The yellow ribbon is a well-known symbol with a long history. It can be worn as a symbol, displayed on a vehicle, or tied around a tree to represent a variety of meanings and causes.
These days, one of the most common uses of yellow ribbons is for us military moms to show support for our military heroes, who are serving overseas. As a way to express this support, many of our customers display yellow ribbon stickers on their cars to demonstrate their support for the troops.
Anyone who “Supports Our Troops” can display a yellow ribbon
During the Gulf War, when the U.S. deployed a large number of military troops abroad, yellow ribbons became more visible throughout the nation as a way to show support for them.
The yellow ribbon was a significant symbol representing the bond between loved ones, and was often worn or displayed by women as a way to remember and honor the men in their lives who were serving overseas.
History of the Yellow Ribbon
The use of yellow ribbons as a display of support and solidarity dates back hundreds of years, long before the Gulf War.
Yellow Ribbon Songs
The song "She Wore a Yellow Ribbon" has a long history dating back to the 17th century.
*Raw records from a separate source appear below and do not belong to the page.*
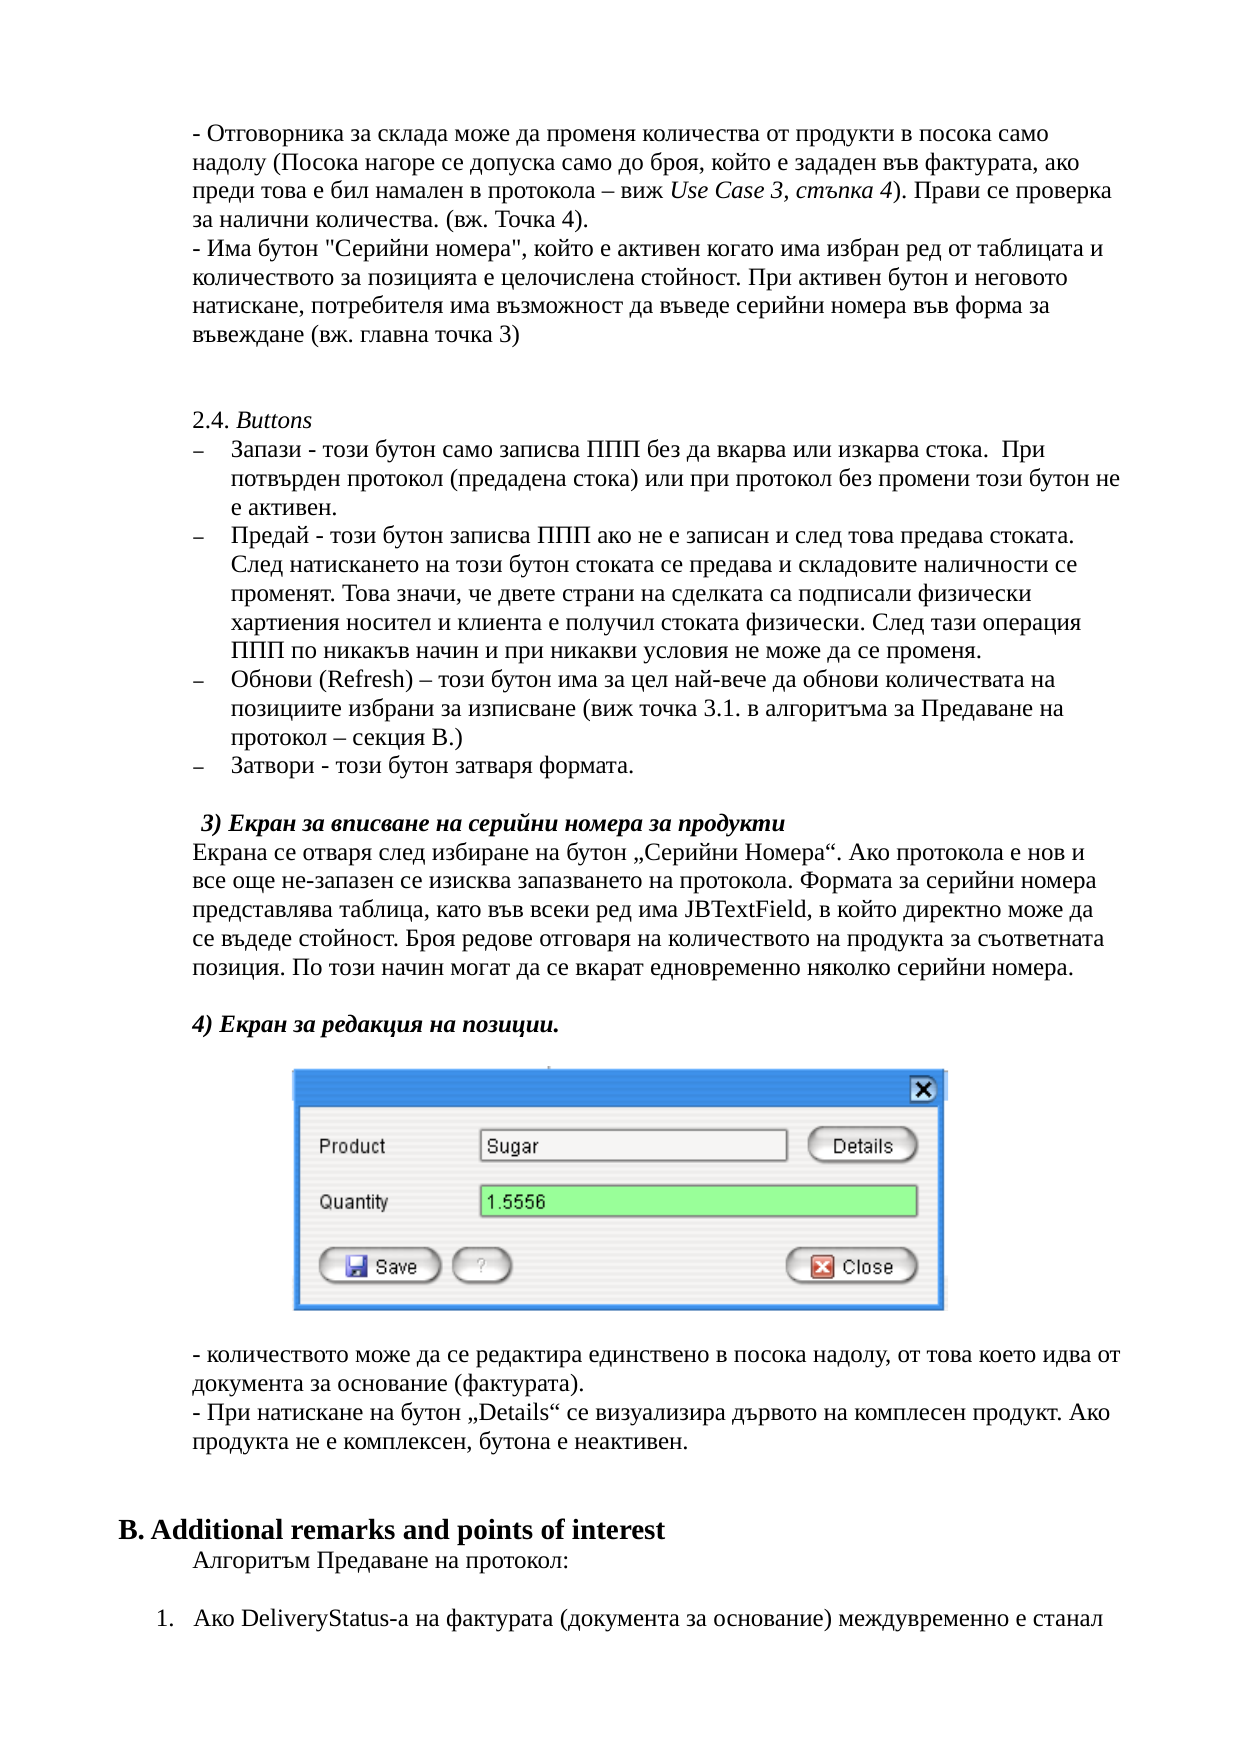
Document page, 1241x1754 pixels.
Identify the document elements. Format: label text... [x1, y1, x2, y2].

text 4) Екран за редакция на позиции. [118, 1009, 1122, 1067]
text - Има бутон "Серийни номера", който е активен когато има избран ред от таблицата и количеството за позицията е целочислена стойност. При активен бутон и неговото натискане, потребителя има възможност да въведе серийни номера във форма за въвеждане (вж. главна точка 3) [118, 233, 1122, 348]
text B. Additional remarks and points of interest [118, 1512, 1122, 1546]
text 3) Екран за вписване на серийни номера за продукти [118, 808, 1122, 837]
list Ако DeliveryStatus-a на фактурата (документа за основание) междувременно е станал [156, 1603, 1122, 1632]
text - Отговорника за склада може да променя количества от продукти в посока само надолу (Посока нагоре се допуска само до броя, който е зададен във фактурата, ако преди това е бил намален в протокола – виж Use Case 3, стъпка 4). Прави се проверка за налични количества. (вж. Точка 4). [118, 118, 1122, 233]
list Затвори - този бутон затваря формата. [193, 751, 1122, 779]
list Запази - този бутон само записва ППП без да вкарва или изкарва стока. При потвърден протокол (предадена стока) или при протокол без промени този бутон не е активен. [193, 434, 1122, 521]
text Екрана се отваря след избиране на бутон „Серийни Номера“. Ако протокола е нов и все още не-запазен се изисква запазването на протокола. Формата за серийни номера представлява таблица, като във всеки ред има JBTextField, в който директно може да се въдеде стойност. Броя редове отговаря на количеството на продукта за съответната позиция. По този начин могат да се вкарат едновременно няколко серийни номера. [118, 837, 1122, 981]
text 2.4. Buttons [118, 406, 1122, 434]
text - количеството може да се редактира единствено в посока надолу, от това което идва от документа за основание (фактурата). - При натискане на бутон „Details“ се визуализира дървото на комплесен продукт. Ако продукта не е комплексен, бутона е неактивен. [118, 1339, 1122, 1454]
text Алгоритъм Предаване на протокол: [118, 1546, 1122, 1574]
list Обнови (Refresh) – този бутон има за цел най-вече да обнови количествата на позициите избрани за изписване (виж точка 3.1. в алгоритъма за Предаване на протокол – секция B.) [193, 664, 1122, 751]
list Предай - този бутон записва ППП ако не е записан и след това предава стоката. След натискането на този бутон стоката се предава и складовите наличности се променят. Това значи, че двете страни на сделката са подписали физически хартиения носител и клиента е получил стоката физически. След тази операция ППП по никакъв начин и при никакви условия не може да се променя. [193, 521, 1122, 664]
It was revised by George A. Norton in 1917 and again by Leroy Parker and M. Ottner in 1949. Many other musicians have also recorded versions of the song over the years.
The lyrics of the original song tell the story of a woman who is thinking about her lover who has gone off to war. She thinks about him every day and a verse in the song repeats the line:
- “Round her neck she wears a yeller ribbon. She wears it in the Winter and the Summer so they say If you ask her, “Why the decoration?” She’ll say, “It’s fur my lover who is fur, fur away”
You might also be familiar with the song "Tie a Yellow Ribbon Round the Old Oak Tree" which was written by Irwin Levine and L. Russell Brown in the 1970s. This song gained popularity during the end of the Vietnam War as many troops were returning home.
According to L. Russell Brown, the inspiration for the song came from an old folk tale about a Union prisoner of war who wrote to his girlfriend that he was coming home from a Confederate POW camp in Georgia.
Iran Hostage Crisis and Yellow Ribbons
The Iran hostage crisis in the 1980s prompted Suzan E. Garret of the Jaycees ladies service to start a campaign in support of the American hostages by encouraging people to tie yellow ribbons around trees in public places. Penelope Laingen, the wife of one of the hostages, Bruce Laingen, tied a yellow ribbon around a tree in front of her home as a symbol of support for the hostages and to celebrate their safe return home when they were released in 1981
The Gulf War and Yellow Ribbons
In the 1990s, yellow ribbons reappeared during the Gulf War with the phrase "Support Our Troops" written on them.
These yellow ribbons continued to be used as a symbol of support during the 2003 Iraq invasion and the deployment of troops to Afghanistan and other countries
Yellow ribbons remain a symbol of support for military troops today. They can be displayed by those waiting for a loved one to return from military service (eg. military families) or by anyone who wants to show their support for the troops.